Title: A study of droplet burning in the nearly adiabatic limit
Author: Gomez, Juan C.
View Online: njit-etd2000-019
(vii, 108 pages ~ 5.1 MB pdf)
Department: Department of Mathematical Sciences
Degree: Doctor of Philosophy
Program: Mathematical Sciences
Document Type: Dissertation
Advisory Committee: Booty, Michael R. (Committee chair)
Kriegsmann, Gregory A. (Committee member)
Bechtold, John Kenneth (Committee member)
Luke, Jonathan H.C. (Committee member)
Rosato, Anthony D. (Committee member)
Date: 2000-05
Keywords: Liquid fuel
Oxidizing gaseous environment
Adiabatic burning
Availability: Unrestricted
Abstract:

We consider a small drop of liquid fuel that burns in an oxidizing gaseous environment and translates slowly (relative to flow 'at infinity') under the action of gravity. Practical applications include the burning of liquid fuels as sprays in domestic and industrial oil-fired burners, diesel engines, and liquid-propellant rocket motors.
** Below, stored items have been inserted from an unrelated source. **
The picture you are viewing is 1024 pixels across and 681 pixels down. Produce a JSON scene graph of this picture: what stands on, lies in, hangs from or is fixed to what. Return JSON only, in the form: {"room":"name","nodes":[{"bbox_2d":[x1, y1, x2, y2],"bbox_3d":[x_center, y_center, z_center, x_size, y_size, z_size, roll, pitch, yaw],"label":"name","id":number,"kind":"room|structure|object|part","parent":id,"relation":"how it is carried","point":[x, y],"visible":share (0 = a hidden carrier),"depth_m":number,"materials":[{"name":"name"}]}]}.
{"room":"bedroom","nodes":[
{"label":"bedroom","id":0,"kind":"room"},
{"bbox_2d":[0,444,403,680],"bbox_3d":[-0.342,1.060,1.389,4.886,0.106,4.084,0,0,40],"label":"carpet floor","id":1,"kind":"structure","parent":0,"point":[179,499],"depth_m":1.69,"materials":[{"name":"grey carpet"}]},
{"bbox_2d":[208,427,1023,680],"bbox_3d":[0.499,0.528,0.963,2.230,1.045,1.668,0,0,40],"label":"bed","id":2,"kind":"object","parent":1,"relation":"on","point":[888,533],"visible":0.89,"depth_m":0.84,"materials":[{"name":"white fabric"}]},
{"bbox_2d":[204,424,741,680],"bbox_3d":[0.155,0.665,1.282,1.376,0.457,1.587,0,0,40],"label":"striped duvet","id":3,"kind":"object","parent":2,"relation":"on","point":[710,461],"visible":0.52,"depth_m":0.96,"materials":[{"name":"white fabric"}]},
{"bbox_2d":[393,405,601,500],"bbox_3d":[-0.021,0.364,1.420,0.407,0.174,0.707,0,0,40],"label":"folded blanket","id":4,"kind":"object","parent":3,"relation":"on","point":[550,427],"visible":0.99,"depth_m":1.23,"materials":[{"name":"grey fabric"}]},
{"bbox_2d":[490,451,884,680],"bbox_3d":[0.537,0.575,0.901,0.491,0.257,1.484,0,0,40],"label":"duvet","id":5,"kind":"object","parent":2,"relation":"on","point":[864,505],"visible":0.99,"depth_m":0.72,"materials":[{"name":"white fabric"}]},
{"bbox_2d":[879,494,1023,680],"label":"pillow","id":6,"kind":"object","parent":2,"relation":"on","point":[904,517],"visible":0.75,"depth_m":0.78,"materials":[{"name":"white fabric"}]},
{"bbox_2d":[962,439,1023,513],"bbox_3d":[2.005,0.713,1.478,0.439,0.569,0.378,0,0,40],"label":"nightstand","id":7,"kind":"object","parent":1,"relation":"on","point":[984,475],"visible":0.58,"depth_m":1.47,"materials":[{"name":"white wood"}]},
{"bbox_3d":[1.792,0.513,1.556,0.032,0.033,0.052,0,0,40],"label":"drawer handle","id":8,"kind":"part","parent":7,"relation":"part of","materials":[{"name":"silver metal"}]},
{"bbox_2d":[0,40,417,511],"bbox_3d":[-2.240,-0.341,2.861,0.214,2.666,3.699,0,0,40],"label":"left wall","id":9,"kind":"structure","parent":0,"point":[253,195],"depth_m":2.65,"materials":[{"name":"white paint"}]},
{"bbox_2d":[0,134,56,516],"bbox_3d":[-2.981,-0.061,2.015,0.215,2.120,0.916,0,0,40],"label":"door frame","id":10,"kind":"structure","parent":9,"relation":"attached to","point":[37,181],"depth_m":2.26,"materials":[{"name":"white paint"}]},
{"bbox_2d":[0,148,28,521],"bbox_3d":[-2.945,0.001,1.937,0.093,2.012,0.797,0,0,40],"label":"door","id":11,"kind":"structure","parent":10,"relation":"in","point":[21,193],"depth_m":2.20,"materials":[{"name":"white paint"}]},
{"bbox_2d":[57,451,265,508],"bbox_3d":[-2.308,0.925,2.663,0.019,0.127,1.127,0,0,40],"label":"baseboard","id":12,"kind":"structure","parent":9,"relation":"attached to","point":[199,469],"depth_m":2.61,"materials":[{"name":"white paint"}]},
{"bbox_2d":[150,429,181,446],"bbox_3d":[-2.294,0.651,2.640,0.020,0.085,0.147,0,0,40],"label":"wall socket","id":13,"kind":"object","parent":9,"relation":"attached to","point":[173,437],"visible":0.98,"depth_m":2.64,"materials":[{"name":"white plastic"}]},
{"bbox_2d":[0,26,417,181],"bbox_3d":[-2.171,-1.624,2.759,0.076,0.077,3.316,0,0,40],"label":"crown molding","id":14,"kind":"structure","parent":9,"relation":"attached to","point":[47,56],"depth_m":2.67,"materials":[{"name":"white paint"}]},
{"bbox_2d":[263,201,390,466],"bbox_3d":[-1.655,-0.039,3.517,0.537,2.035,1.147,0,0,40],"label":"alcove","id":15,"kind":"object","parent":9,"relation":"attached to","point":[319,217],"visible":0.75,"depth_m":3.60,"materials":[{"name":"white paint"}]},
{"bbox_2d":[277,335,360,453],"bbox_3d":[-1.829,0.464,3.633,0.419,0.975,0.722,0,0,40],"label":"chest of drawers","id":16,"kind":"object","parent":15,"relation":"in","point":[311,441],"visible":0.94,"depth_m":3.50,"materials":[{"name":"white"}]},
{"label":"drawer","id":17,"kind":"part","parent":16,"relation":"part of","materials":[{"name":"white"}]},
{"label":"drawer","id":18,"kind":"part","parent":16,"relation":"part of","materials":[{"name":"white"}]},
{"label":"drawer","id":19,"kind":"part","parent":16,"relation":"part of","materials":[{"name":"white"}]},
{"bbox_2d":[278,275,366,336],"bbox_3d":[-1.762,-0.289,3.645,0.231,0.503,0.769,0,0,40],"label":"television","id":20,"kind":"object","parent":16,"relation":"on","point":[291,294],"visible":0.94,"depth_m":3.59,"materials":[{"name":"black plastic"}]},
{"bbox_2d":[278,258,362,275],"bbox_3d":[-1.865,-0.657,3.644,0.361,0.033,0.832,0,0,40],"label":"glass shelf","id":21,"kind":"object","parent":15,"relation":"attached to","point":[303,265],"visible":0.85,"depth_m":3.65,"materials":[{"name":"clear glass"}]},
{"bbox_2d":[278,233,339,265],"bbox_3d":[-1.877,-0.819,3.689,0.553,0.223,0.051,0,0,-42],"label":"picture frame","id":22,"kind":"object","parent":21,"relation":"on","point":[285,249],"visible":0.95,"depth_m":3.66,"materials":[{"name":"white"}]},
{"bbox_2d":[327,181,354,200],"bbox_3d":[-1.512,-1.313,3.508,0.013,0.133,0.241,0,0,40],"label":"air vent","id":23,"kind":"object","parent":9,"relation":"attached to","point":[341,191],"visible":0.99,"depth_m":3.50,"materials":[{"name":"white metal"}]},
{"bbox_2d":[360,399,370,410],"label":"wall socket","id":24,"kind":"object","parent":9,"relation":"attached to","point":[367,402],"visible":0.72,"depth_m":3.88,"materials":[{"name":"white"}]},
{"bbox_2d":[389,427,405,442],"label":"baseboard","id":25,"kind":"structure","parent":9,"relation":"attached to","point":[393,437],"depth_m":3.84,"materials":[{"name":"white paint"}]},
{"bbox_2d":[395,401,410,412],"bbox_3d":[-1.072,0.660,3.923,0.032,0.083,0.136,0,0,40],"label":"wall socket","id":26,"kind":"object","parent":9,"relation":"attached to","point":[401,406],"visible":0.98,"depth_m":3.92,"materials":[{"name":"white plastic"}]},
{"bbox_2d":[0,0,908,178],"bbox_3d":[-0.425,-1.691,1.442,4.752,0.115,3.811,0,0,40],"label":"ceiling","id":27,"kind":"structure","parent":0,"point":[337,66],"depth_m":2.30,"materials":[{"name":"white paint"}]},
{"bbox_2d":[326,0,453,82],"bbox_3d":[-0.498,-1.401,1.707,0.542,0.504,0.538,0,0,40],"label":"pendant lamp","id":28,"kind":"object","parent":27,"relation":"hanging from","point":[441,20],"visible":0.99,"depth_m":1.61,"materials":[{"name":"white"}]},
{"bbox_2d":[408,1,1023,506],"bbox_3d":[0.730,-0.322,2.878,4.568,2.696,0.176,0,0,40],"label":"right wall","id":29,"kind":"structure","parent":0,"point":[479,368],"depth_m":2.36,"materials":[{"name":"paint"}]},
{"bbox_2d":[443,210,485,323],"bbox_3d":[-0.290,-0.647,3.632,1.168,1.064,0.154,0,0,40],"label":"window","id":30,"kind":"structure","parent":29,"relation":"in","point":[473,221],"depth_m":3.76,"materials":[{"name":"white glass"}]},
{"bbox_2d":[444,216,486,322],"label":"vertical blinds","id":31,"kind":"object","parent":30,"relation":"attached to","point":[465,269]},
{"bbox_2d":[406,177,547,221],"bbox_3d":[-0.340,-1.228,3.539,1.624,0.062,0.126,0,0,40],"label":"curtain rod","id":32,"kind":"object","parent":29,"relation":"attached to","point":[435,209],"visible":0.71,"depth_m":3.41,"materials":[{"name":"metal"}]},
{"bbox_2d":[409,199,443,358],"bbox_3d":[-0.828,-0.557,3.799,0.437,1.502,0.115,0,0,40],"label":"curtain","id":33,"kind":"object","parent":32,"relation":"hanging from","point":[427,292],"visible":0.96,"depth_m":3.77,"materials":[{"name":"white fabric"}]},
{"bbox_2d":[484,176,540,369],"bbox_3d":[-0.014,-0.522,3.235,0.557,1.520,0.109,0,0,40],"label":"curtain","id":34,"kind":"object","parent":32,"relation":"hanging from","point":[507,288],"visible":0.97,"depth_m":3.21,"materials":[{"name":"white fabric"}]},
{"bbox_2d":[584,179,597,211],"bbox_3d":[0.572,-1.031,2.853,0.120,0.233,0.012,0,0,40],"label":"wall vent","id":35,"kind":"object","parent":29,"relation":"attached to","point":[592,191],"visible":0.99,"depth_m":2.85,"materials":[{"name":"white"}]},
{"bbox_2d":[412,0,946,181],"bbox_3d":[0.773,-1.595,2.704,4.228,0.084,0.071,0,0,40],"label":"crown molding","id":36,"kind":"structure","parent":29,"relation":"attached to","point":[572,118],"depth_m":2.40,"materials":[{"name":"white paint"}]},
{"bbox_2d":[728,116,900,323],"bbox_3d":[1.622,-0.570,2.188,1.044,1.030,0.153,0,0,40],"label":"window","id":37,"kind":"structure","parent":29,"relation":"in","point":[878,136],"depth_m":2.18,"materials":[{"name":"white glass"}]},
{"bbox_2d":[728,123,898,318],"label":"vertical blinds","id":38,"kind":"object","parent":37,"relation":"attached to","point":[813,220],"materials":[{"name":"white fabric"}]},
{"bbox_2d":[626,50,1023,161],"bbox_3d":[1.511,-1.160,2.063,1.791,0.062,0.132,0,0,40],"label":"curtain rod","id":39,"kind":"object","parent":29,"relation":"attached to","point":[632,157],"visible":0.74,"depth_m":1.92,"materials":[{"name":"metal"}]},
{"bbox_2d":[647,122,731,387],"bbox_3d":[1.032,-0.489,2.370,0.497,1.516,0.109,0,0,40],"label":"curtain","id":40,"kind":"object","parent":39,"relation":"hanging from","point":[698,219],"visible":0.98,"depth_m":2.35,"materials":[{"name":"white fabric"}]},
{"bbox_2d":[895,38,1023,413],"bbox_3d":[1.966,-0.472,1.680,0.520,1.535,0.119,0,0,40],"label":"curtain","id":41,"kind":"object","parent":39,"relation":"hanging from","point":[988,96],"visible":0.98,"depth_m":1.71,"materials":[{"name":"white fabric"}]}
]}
More relevant to the simple physical set-up of the present study are wellcharacterized laboratory experiments on the burning of a single, isolated fuel drop.

The drop burns in a nearly spherical, diffusion flame, flame sheet regime. We consider a specific example, or limit, referred to as 'nearly adiabatic burning', in which the temperature of the gas mixture at the flame sheet is close to the ambient temperature at infinity. Temperature gradients everywhere outside the flame sheet are therefore small. The problem is solved by perturbation methods, primarily, with a distinguished limit between the inverse nondimensional activation energy ε and the translational Reynolds number Re. We include time dependence far from the drop as a quasisteady effect, and this influences the near field region of the drop via matching between near field and far field.

Evaluation of quantities such as the 'drag' force exerted by the fluid on the drop, the flame sheet shape, and the speed of translation necessitates numerical solution of a higher order problem in the perturbation scheme. Results predicted for the behavior of a heptane fuel drop will be presented.